A New Study Suggests A Link Between Blood Pressure And Dementia
One more reason to avoid high blood pressure: A new study suggests a possible link between high blood pressure and dementia.
The study followed about 4,800 Americans for 24 years. The results found two blood pressure patterns associated with increased risk of dementia.
Dr. Carl Horton, a cardiologist with Texas Health Cleburne and Texas Health Physicians Group, said the study gave him some cause for concern. He wonders, for instance, if the study took into account updated blood pressure guidelines introduced in 2017. But he added the study clearly points to the need to watch your blood pressure.
Study Results: “Those who had high blood pressure in midlife and late life, they had a higher risk of developing dementia compared to other patients and those that had high blood pressure in midlife, as well this low blood pressure and late life. They also had a higher risk of developing dementia.”
How blood pressure contributes to dementia: “It’s thought that if your blood pressure is not well-controlled then you could perhaps have subclinical infarcts — kind of a micro or minor stroke — that could affect your cognitive abilities down the road. We know when patients get older they lose weight, sometimes their blood pressure begins to drop. And so what we found in this study was that once the blood pressure dropped significantly that those patients are also at risk of developing dementia as well as motor cognitive impairment.”
A concern about the study: “One of the things was, did the patients have atrial fibrillation, the irregular heart rhythm that increased the risk for stroke?
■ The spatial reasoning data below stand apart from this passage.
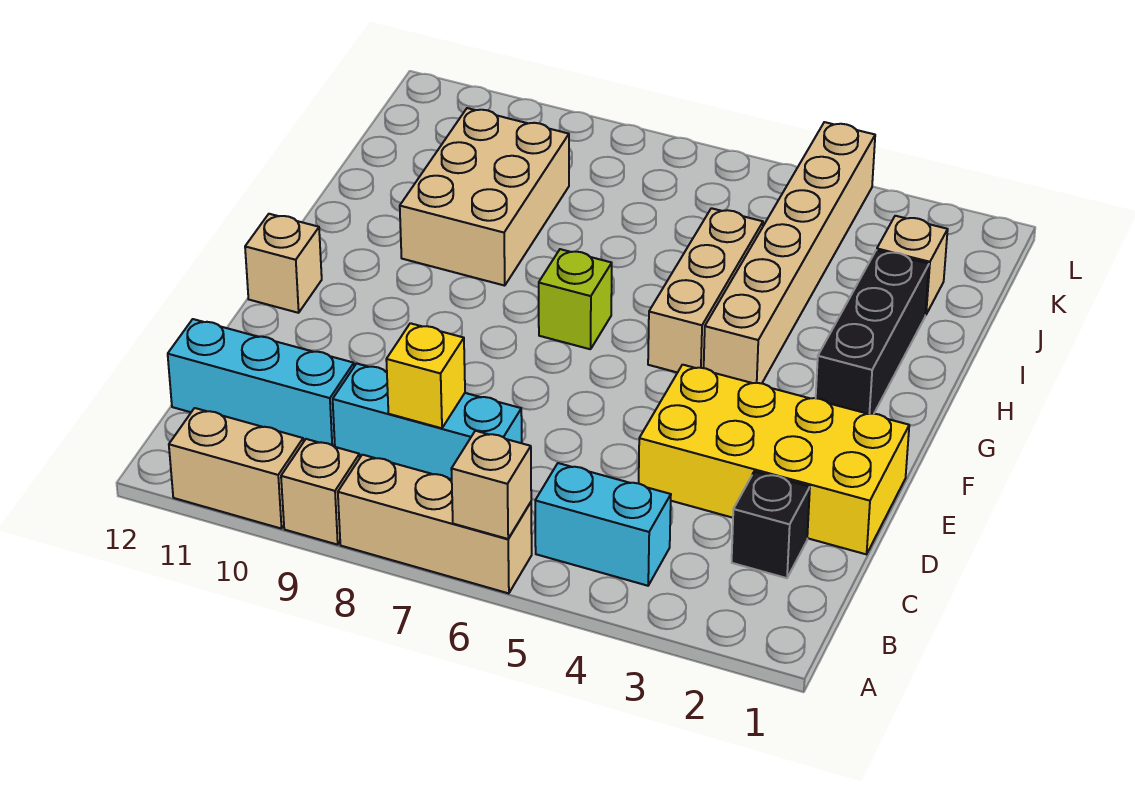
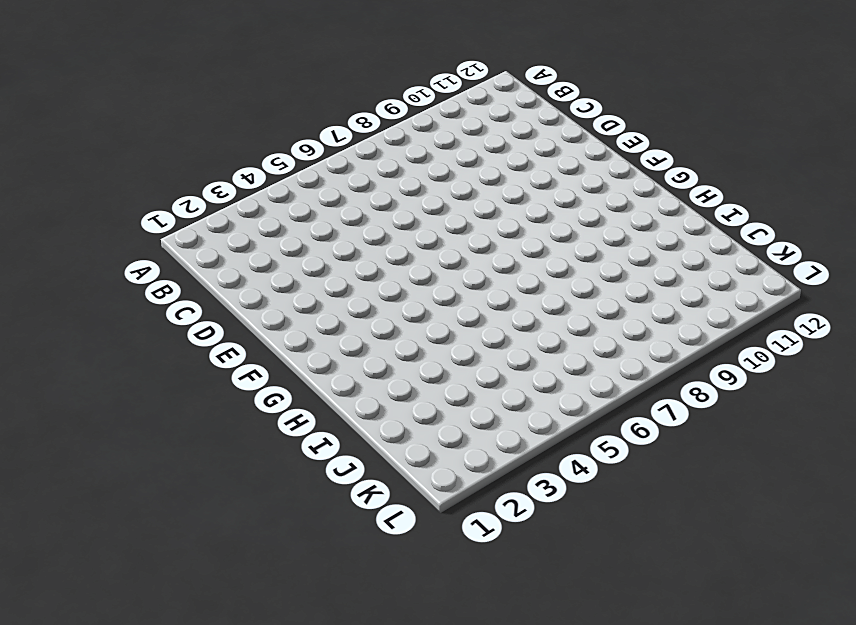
none -> tan brick A6:A8 level 1
none -> tan brick A9 level 1
none -> tan brick A10:A11 level 1

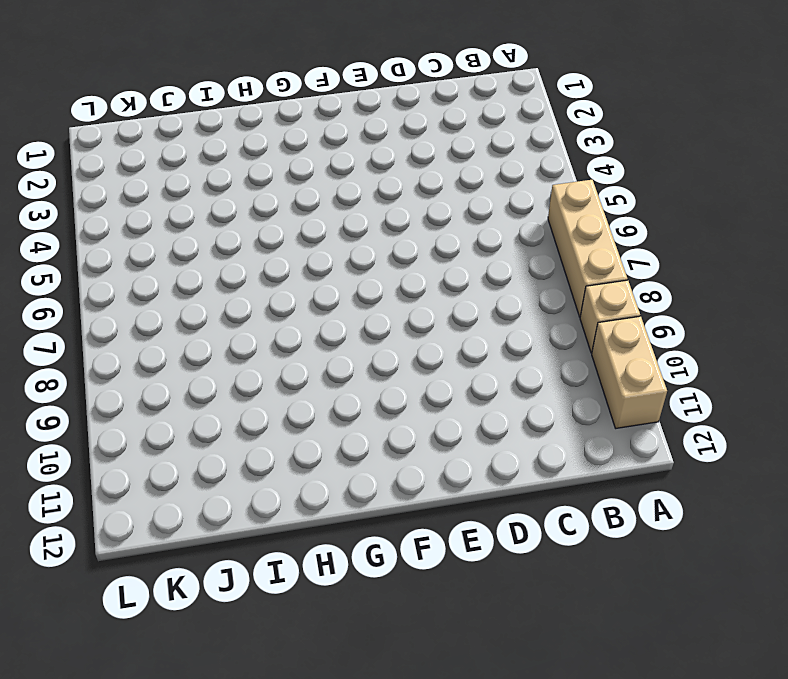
none -> cyan brick B4:B5 level 1
none -> black brick C2 level 1
none -> cyan brick C7:C9 level 1

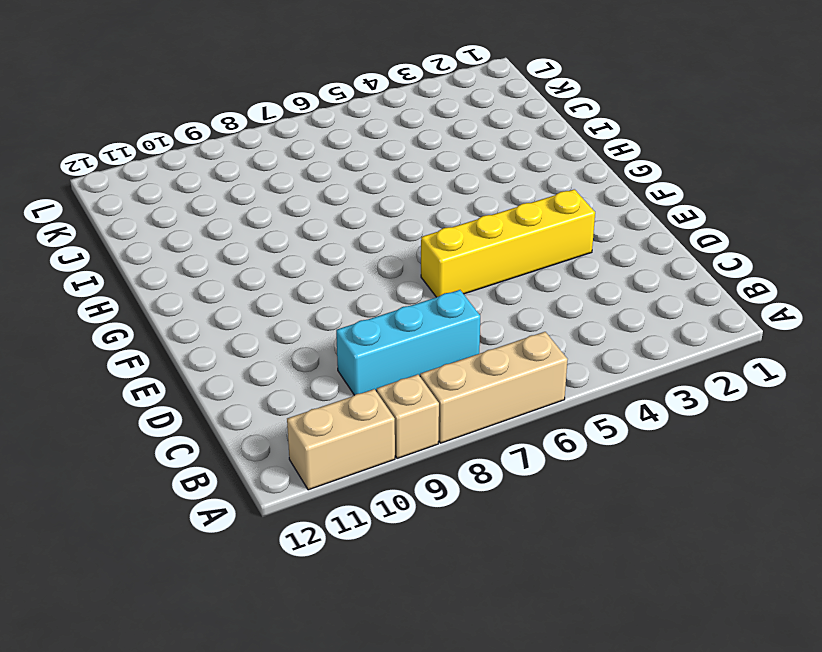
yellow brick E3:E6 level 1 -> yellow brick D1:E4 level 1
none -> cyan brick B4:B5 level 1
none -> black brick C2 level 1
none -> cyan brick C10:C12 level 1

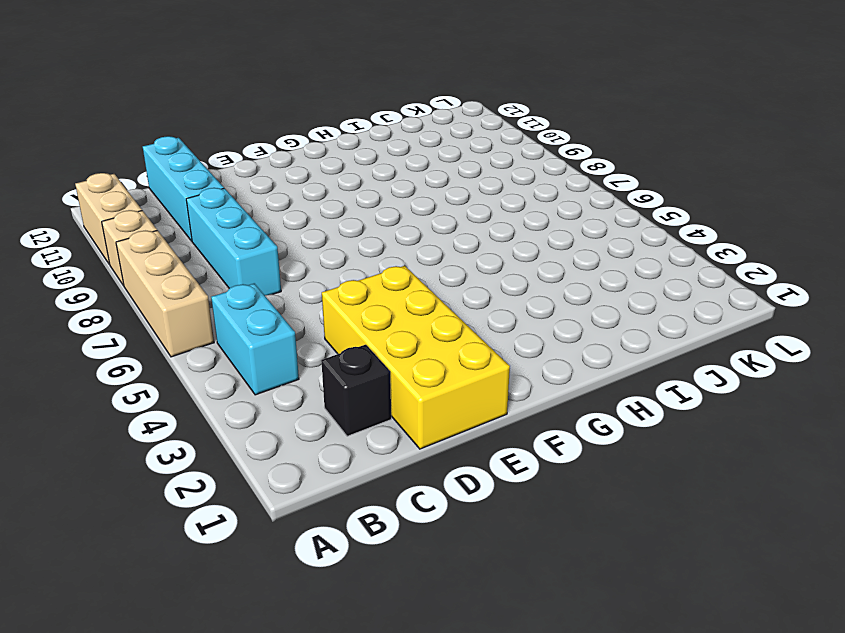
none -> tan brick F12 level 1
none -> black brick G2:I2 level 1
none -> tan brick G4:L4 level 1

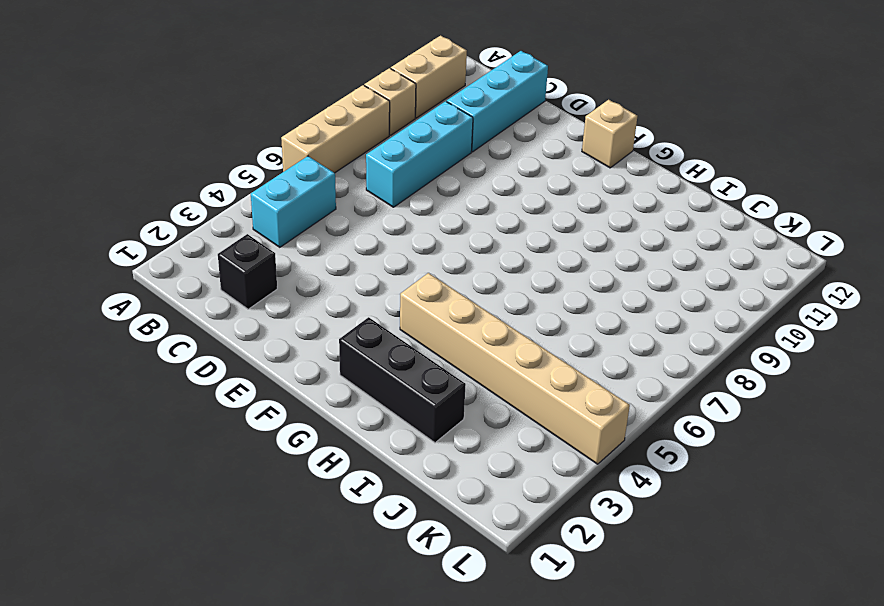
none -> yellow brick D1:E4 level 1
none -> tan brick G5:I5 level 1
none -> lime brick G7 level 1

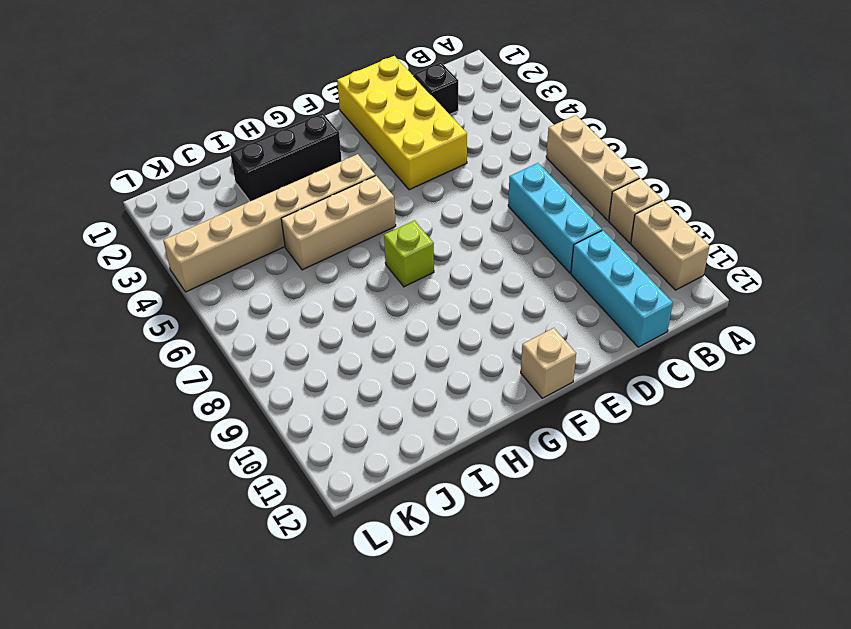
none -> cyan brick B4:B5 level 1
none -> tan brick H9:J10 level 1
none -> tan brick J2 level 1

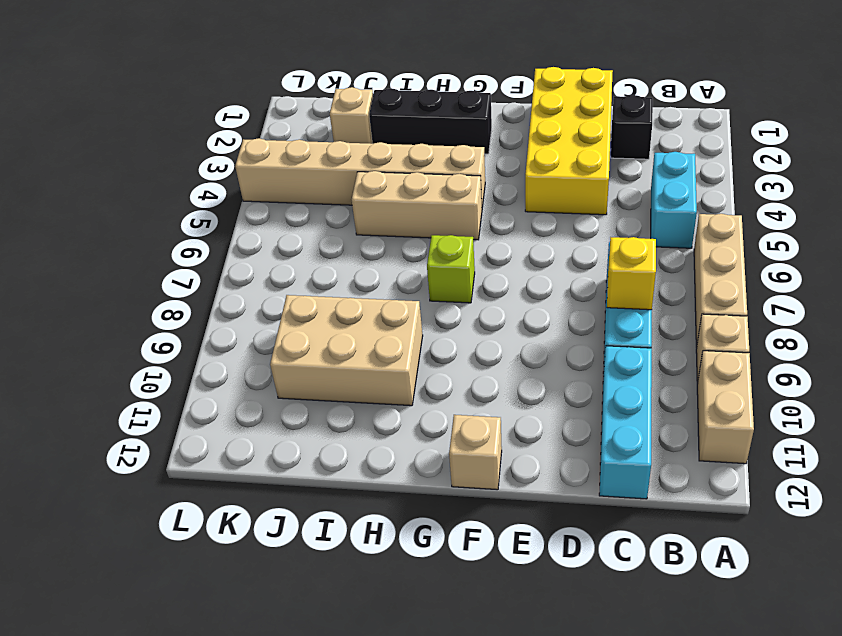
none -> tan brick A6 level 2

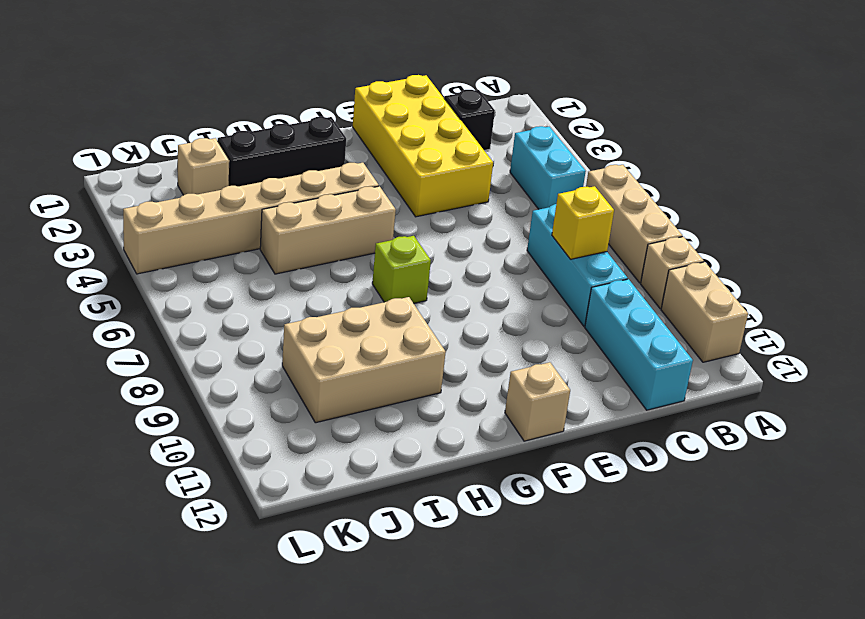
none -> tan brick A6 level 2

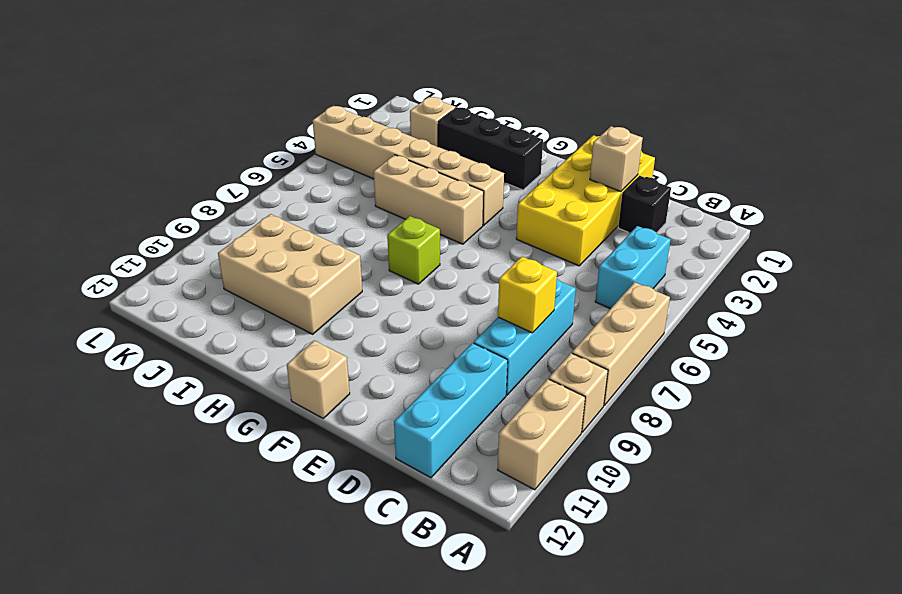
tan brick D2 level 2 -> tan brick A6 level 2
You know in my own clinical practice, I've seen patients they may have some mild cognitive decline but once they develop atrial fibrillation they tend to get worse.”
About high and low blood pressure: “Definitely high blood pressure is considered the silent killer. So a lot of people, unless they actually get their blood pressure checked or being seen by a physician, they would never know they have it. And the same thing with low blood pressure. If it’s very low, a lot of times people will have more symptoms of dizziness, light headedness. Some patients can actually pass out."
Treating high or low blood pressure: “High blood pressure can be treated as long as you're being seen by a physician on a regular basis and we have certain goals that we shoot for. But once you get older, if your blood pressure begins to drop then usually some medications may actually need to be reduced or discontinued because you don't want to overshoot and have the blood pressure drop too low. When I say too low, meaning systolic less than 90 or diastolic less than 60.”